Я протолкалась сквозь душный, битком набитый зал и отпихнула неопрятного мужика, от которого разило перегаром, — он вытаращился на меня и заявил, что готов взять меня, куда бы я ни пожелала отправиться. Одернув свой вдовий чепец, я выбежала во двор в поисках Герика.
Грязный двор был забит лошадьми, повозками, скарбом и еще большим числом людей, в основном выглядящих беднее, чем те, кто теснился внутри. Знакомая долговязая фигура суетилась около десятка лошадей, угощая каждую ласковым словом и пригоршней овса из холщового мешка, висящего на плече. Я готова была поклясться, что каждое животное становилось радостнее после того, как Паоло трепал его по холке и шептал что-то на ухо. Среди лошадей виднелся серый мерин Герика по кличке Ясир, а рядом стояла моя гнедая кобыла Кельти — их взяли в путь не на продажу, а на случай, если мы предпочтем отправиться дальше верхом.
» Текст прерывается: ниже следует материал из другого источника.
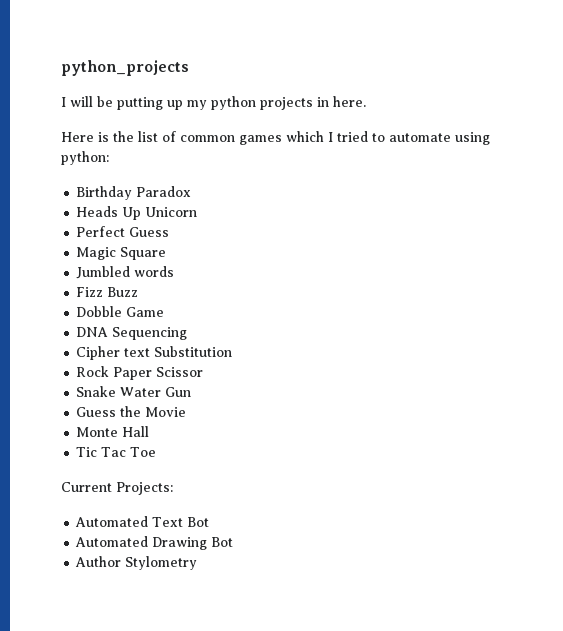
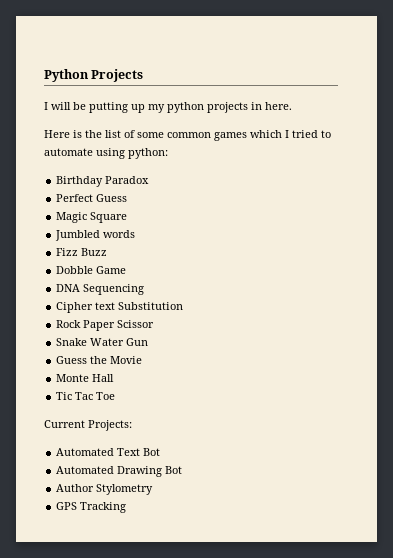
[61,60,189,76] python_projects -> [44,69,144,82] Python Projects
(176, 136) none -> [137,132,164,138] some
[76,206,198,220] // Heads Up Unicorn -> (150, 180) none
(198, 563) none -> [56,502,127,513] // GPS Tracking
На другой стороне двора Радель помогал молодой женщине грузить в фургон тяжелые сундуки. Посмеявшись чему-то вместе с ней, он надвинул поглубже мягкую шляпу и вернулся к нашей повозке. Крепкая маленькая лошадка уже была запряжена. Я помахала рукой, чтобы привлечь внимание Раделя. Он приветствовал меня и кивнул в сторону дальнего угла двора у конюшни, где Герик о чем-то увлеченно беседовал со вчерашним отчаявшимся рассказчиком. Тревога отпустила меня.
Пока я торопливо пробиралась через двор через толпу людей, грузящих вещи в фургоны, на лошадей и ревущих мулов, дородный погонщик вскочил на тяжелогруженую повозку, громко свистнул и прокричал:
— Выдвигаемся на Монтевиаль! Ждать никого не будем!
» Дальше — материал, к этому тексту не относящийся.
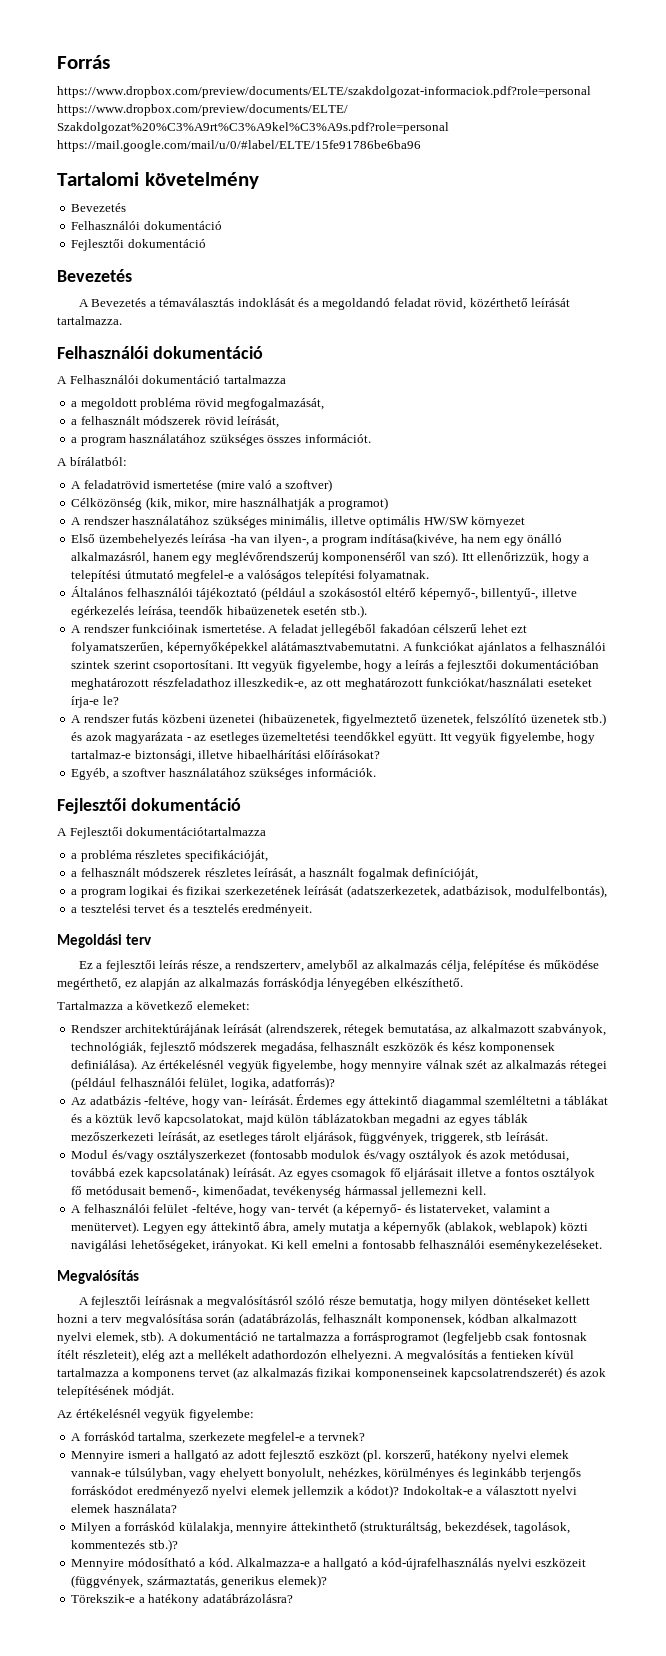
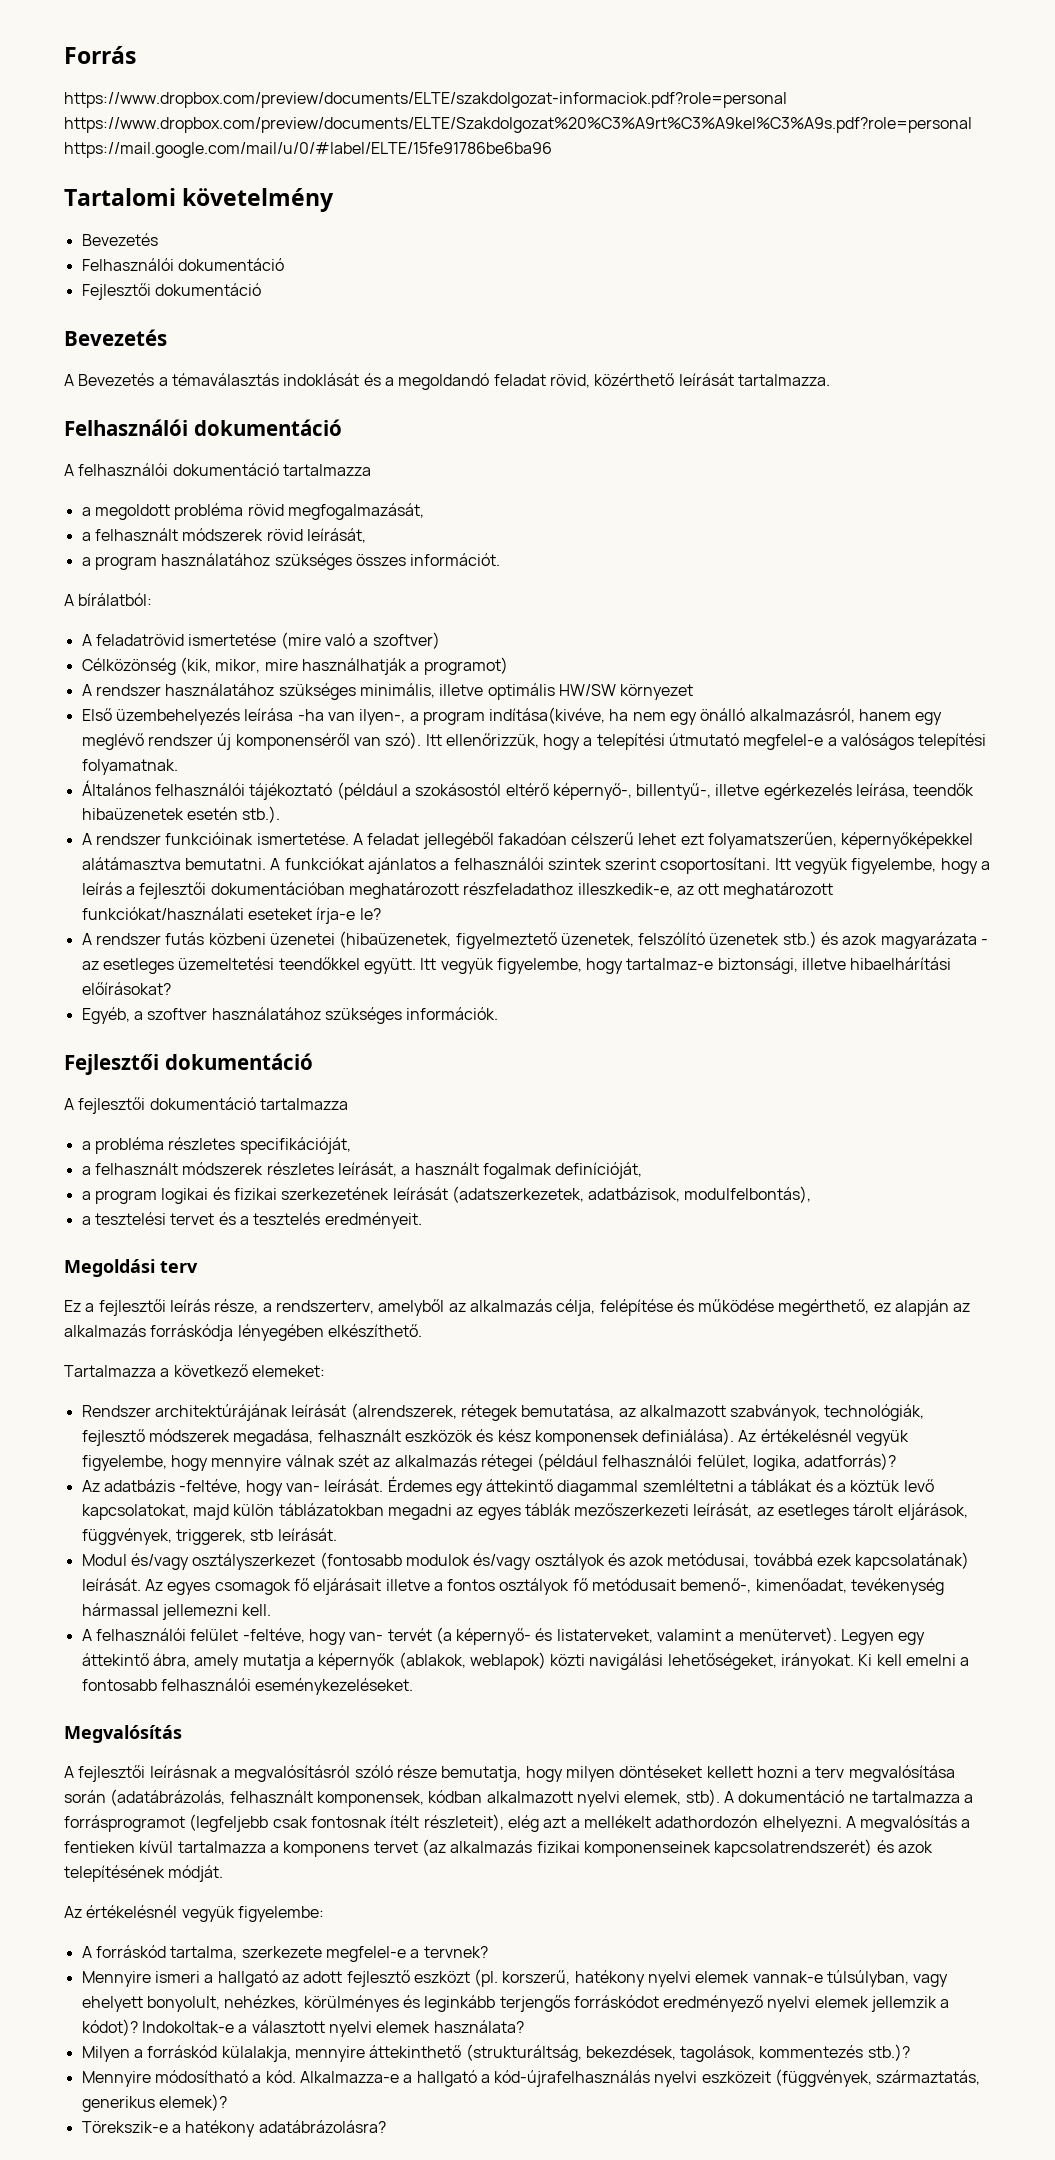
[69,375,139,384] Felhasználói -> [78,463,169,476] felhasználói
[215,552,319,564] meglévőrendszerúj -> [81,733,232,750] meglévő rendszer új
[271,642,400,651] alátámasztvabemutatni. -> [81,857,266,870] alátámasztva bemutatni.
[69,827,267,839] Fejlesztői dokumentációtartalmazza -> [78,1097,348,1114] fejlesztői dokumentáció tartalmazza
Радель подал мне руку, втаскивая в двуколку, изящно взлетел в седло, направил коня вперед и приветствовал погонщика. Указав на мою повозку, он вложил в его руку несколько монет, как я и распорядилась. Погонщик знаком велел мне занять место сразу за передними фургонами, а затем с громким вскриком направил свою повозку к воротам.
Место Герика все еще оставалось пустым. Но Радель выехал наперерез следовавшей за нами повозке, отчего ее возница резко натянул вожжи и разразился бранью, не успев проскочить вперед. Молодой дар'нети усмехнулся мне и замысловато взмахнул шляпой. Я поклонилась в ответ.
Едва я подумала, что мне придется распроститься с преимуществом, выигранным Раделем, и уступить желанное место в голове каравана, как Герик вихрем пронесся через двор и вспрыгнул на сиденье рядом со мной.
— Прошу прощения, — выдохнул он, когда я щелкнула поводьями, и мы выехали со двора гостиницы.
Когда мы оказались за городскими стенами, большая часть немалого отряда вытянулась по дороге позади нас.
— Так как, — поинтересовалась я, не отрывая взгляда от дороги, — есть ли у него новости о своем одноглазом циркаче?
Герик поерзал на жестком сиденье.
— Нет. Я просто… просто хотел сказать ему — я надеюсь, что он отыщет своего сына. Я сказал, что знаком с человеком, которого похитили так же, как его мальчика, но он вернулся домой — так что ему нельзя сдаваться.